The total lending balances of Lloyds increased £4.6 billion during the third quarter, to £457.7 billion. Deposits also increased £1 billion, to £475.7 Billion, Chalmers stated.
He said that the growth in its lending book was driven by an increase of £3.2 billion in mortgages. The market’s sentiment has been boosted by the falling mortgage rates.
The Bank of England raised its base rate rapidly at the end of the year 2021, and the financial markets in Britain were thrown into turmoil by the mini-budget crisis in September 2022. The Bank of England cut its benchmark interest rate from 5.25 to 5 percent in August this year. Further reductions are expected. Lloyds predicts that there will be one more reduction this year, and three by 2025.
Recent price wars in mortgages have been fueled by the expectation that borrowing costs would continue to fall.
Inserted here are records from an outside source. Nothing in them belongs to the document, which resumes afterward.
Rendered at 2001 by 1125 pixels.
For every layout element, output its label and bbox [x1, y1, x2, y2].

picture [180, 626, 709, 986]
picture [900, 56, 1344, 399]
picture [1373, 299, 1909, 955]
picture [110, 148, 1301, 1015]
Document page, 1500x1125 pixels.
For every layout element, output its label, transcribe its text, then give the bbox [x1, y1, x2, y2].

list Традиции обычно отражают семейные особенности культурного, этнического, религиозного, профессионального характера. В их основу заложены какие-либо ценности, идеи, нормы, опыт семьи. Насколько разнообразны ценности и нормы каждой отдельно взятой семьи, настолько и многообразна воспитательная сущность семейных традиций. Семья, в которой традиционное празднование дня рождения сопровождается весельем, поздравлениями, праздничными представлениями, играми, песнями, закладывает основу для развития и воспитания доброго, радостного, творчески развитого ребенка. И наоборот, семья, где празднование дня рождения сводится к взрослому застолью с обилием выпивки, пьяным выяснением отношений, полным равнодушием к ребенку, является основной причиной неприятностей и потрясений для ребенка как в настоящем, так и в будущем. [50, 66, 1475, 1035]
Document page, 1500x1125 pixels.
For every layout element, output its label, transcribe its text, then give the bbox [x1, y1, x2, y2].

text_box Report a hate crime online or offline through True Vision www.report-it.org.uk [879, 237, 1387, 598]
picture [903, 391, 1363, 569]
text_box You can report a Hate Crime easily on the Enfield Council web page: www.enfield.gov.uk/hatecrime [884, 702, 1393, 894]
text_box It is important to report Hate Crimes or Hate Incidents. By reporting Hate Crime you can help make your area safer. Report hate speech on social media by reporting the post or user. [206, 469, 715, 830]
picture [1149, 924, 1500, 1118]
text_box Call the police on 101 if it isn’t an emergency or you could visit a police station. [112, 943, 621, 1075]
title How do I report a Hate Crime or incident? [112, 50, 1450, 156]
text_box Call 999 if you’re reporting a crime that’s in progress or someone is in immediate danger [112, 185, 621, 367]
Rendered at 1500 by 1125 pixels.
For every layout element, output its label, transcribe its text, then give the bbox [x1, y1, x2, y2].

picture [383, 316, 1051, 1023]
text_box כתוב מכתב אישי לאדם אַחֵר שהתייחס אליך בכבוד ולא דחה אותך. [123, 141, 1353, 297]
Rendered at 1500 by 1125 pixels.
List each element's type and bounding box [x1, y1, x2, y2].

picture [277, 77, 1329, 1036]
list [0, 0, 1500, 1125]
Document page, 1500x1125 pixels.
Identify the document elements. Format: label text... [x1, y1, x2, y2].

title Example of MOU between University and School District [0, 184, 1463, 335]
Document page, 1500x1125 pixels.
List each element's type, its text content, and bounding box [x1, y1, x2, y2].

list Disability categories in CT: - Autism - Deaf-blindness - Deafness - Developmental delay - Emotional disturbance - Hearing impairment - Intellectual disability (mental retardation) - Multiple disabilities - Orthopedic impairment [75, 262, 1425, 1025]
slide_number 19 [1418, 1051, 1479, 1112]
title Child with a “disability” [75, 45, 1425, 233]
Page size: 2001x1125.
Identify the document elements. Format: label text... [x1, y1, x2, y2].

Mortgages are priced based on predictions of future interest rates. The banks’ margins have been impacted by this, and savers are moving their surplus cash into accounts with higher interest rates.
The performance of L Lloyds in the first nine month of the year was also a confirmation. Its net interest margin (which measures the difference between the amount it charges for loan and the amount it pays for deposit) fell to 2,94% from 3,15% in the same period last year.
Lloyds stated that the lower margin was due to anticipated headwinds resulting from deposit churning and asset margin compression. This is especially true for mortgages, which are refinancing in a low margin environment.
Analysts expect that the banking industry will continue to benefit from the hedging agreements they have put in place to protect themselves from rate fluctuations.
A lower-than-expected impairment charge of £172million for bad loans in the third quarter was partly due to a £77million one-off writeback after a debt sale. This helped Lloyds to exceed profit expectations for the period.
The recent strong earnings of banks has sparked speculation that the Labour Government could target this industry in its first budget on Wednesday. Chalmers stated that the banking industry, including Lloyds, was “one of the UK’s biggest taxpayers” and it is important to have “competitive tax regime”.
Chalmers stated that customers’ nervousness over other possible tax changes led to “a modest rise in pension withdrawals”. However, uncertainty regarding the budget only had “a very limited impact” on customer behaviour.
Chalmers stated that “overall, we hope that the budget will be a confidence boosting event.” Chalmers was asked about the possible impact of an alleged increase in employer contributions to national insurance. He said: “Whatever tax changes they might be, we think that they will be pursued within the context of constructive pro-growth agenda.”
Lloyds sponsored the international investment summit of the British Infrastructure Taskforce this month.